Writing a dissertation was a daunting task - how does one pick a topic that you want to spend essentially two years of your life reading, researching, and writing about?! "The worst thing a doctoral student can do is pick a topic because it's good for your career", said my academic advisor. Instead she told me to pick something that spoke to my heart. So I began with a question: Why, during a time when 'women didn't work' was I surrounded by women who did? Work was something everyone did else you were described as a laggard, n'er-do-well, or 'not too work brickle.' Work and being a hard worker was something to be proud of. So began my journey into exploring women's lives in my hometown who worked in a garment factory. It was a life changing journey.
The purpose of this study was to gather and analyze stories about the dailiness of rural working women’s lives from my hometown, McLeansboro, Illinois.
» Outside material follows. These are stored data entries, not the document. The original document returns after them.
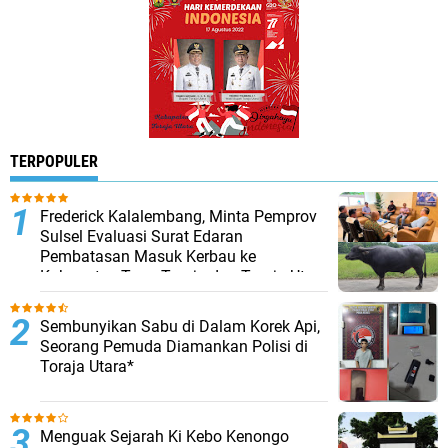
TERPOPULER
Frederick Kalalembang, Minta Pemprov
Sulsel Evaluasi Surat Edaran
Pembatasan Masuk Kerbau ke
Kabupaten Tana Toraja dan Toraja Utara
Sembunyikan Sabu di Dalam Korek Api,
Seorang Pemuda Diamankan Polisi di
Toraja Utara*
Menguak Sejarah Ki Kebo Kenongo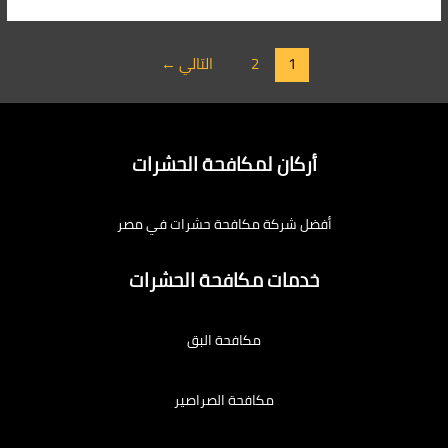
1
2
التالي
←
أركان لمكافحة الحشرات
أفضل شركة مكافحة حشرات في مصر
خدمات مكافحة الحشرات
مكافحة البق
مكافحة الصراصير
Dailiness is a term Bettina Aptheker used when referring to “the patterns women create and the meanings women invent each day and over time as a result of their labors and in the context of subordinated status to men” (1989, p. 39; 1993, p. 86). With dailiness, daily work and women’s meanings associated with their work are upheld as valid and illustrative of knowledge and meaning within their social context.
A qualitative narrative inquiry approach was used to gather and explore stories from each woman’s life during the time she worked at a garment factory. Data collected included in-depth interviews with each of the seven participants. This study facilitated an opportunity for rural working women to voice their lived experiences.
The findings in this study present five themes about the patterns of meaning evident in the dailiness of women’s lives. These themes are: (a) an ethic of responsibility and work, (b) a continuum of daily experiences, (c) competence, (d) connection, and (e) resistance. Recommendations are provided for further research.